The man stepped around the group to Mahegan's left, which gave him an opportunity to move to the right, deeper into the bedroom. He moved all the way to the far wall, opposite the spot where Cassidy had allegedly been shot. He peeled back the curtain and saw a deck off the master bedroom and an outdoor stairway from the deck to the backyard. Multiple points of access and egress. But he already knew that.
“I don't think you should be here,” the tall man said.
“Name?”
“Raleigh detective first class Rowland Griffyn. Griffyn with a
y
. Raleigh native all my life.”
His second comment was intended as some sort of challenge, Mahegan figured. He had been dealing with that type of condescension all his life, with his frequent moves as a child and his Native American lineage. Mahegan was taller than Griffyn, darker as well, and he detected a hint of bias in the detective's voice. The man probably figured himself to be a direct descendant of Sir Walter Raleigh and had spent a lifetime proclaiming his indigenous status. Mahegan knew that as far as Griffyn was concerned a Croatan Indian such as himself had no right to be in this swank Raleigh palace.
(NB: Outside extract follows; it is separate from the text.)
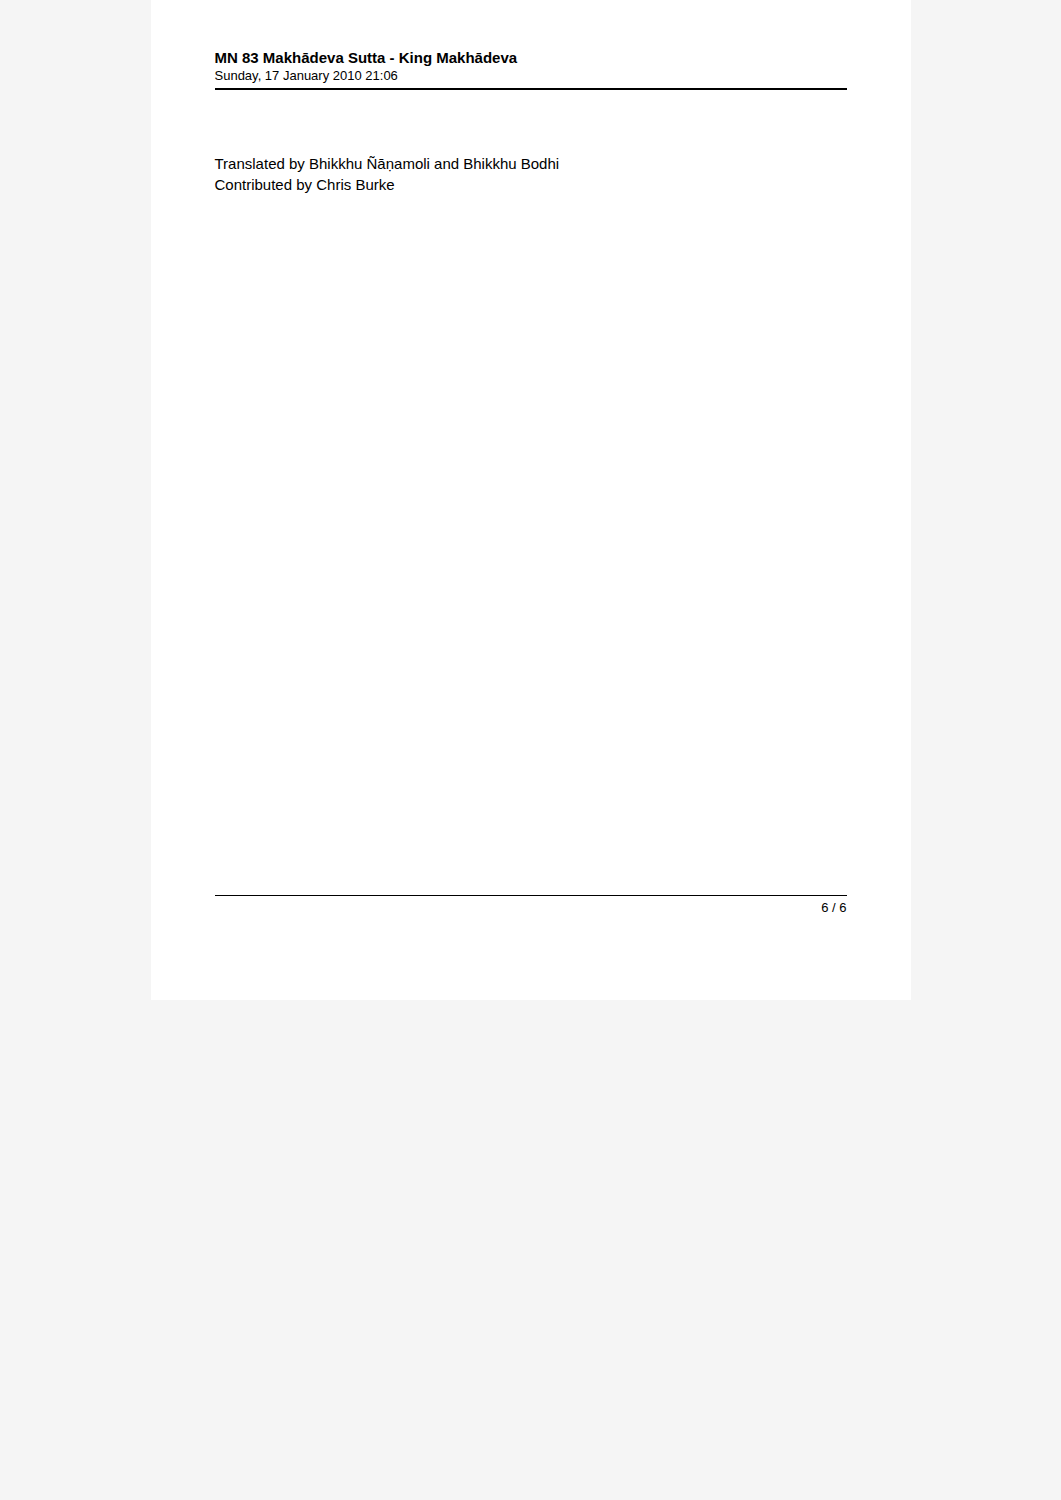MN 83 Makhādeva Sutta - King Makhādeva
Sunday, 17 January 2010 21:06
Translated by Bhikkhu Ñāṇamoli and Bhikkhu Bodhi
Contributed by Chris Burke
6 / 6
“I'm just an interloper here, but an important one. Army criminal investigation is on its way,” Mahegan said, again. Griffyn gave him a blank stare. “You know, like NCIS.”
“I know who they are, but nobody told me they were coming.”
“I just did. I moved over here so that I could have a private conversation with you, instead of telling you that this all could soon be an Army crime scene.”
Making a cop give up a crime scene, Mahegan figured, was tantamount to asking a child to release her teddy bear. Griffyn seemed territorial about all things, and threatening to remove his dominion over the Throckmortons' home was probably a good play.
“So I'm giving you the courtesy,” Mahegan said. “Get me some info fast, and maybe I can keep it in your hands. I need blood trails, fingerprints, shoe prints, lists of all participants in the . . . the party, and an opportunity to interview them.”
“In exchange for all that, we get to keep the scene?” Griffyn, the Raleigh native, asked.
“I will recommend that to CID. Keep me in the loop, and maybe you can keep control.”
Mahegan knew this was the tack Savage would want him to take. The case was far too sensitive for CID. Instead of staying completely out of the investigation or commandeering the entire thing, which he couldn't do, anyway, he wanted to be able to slip in and out, with the appearance of local control. Savage's text message had also indicated that he had informed the Fort Bragg CID commander that this was a Joint Special Operations Command case and would remain classified as such until further notice.
“If I ever get the sense, Griffyn, that you are keeping me out of the loop, CID will be on top of this like a hawk on a rabbit. Understand?”
Griffyn eyed Mahegan warily. Not only was Mahegan taller than him, but he also had probably fifty pounds more muscle. He watched the detective process the information, as if his forehead were an iPad displaying his thoughts:
Federal government, big guy, ethnic of some variety. Got to protect my turf. Raleigh native all my life
.
“Okay. How do I get in touch with you?”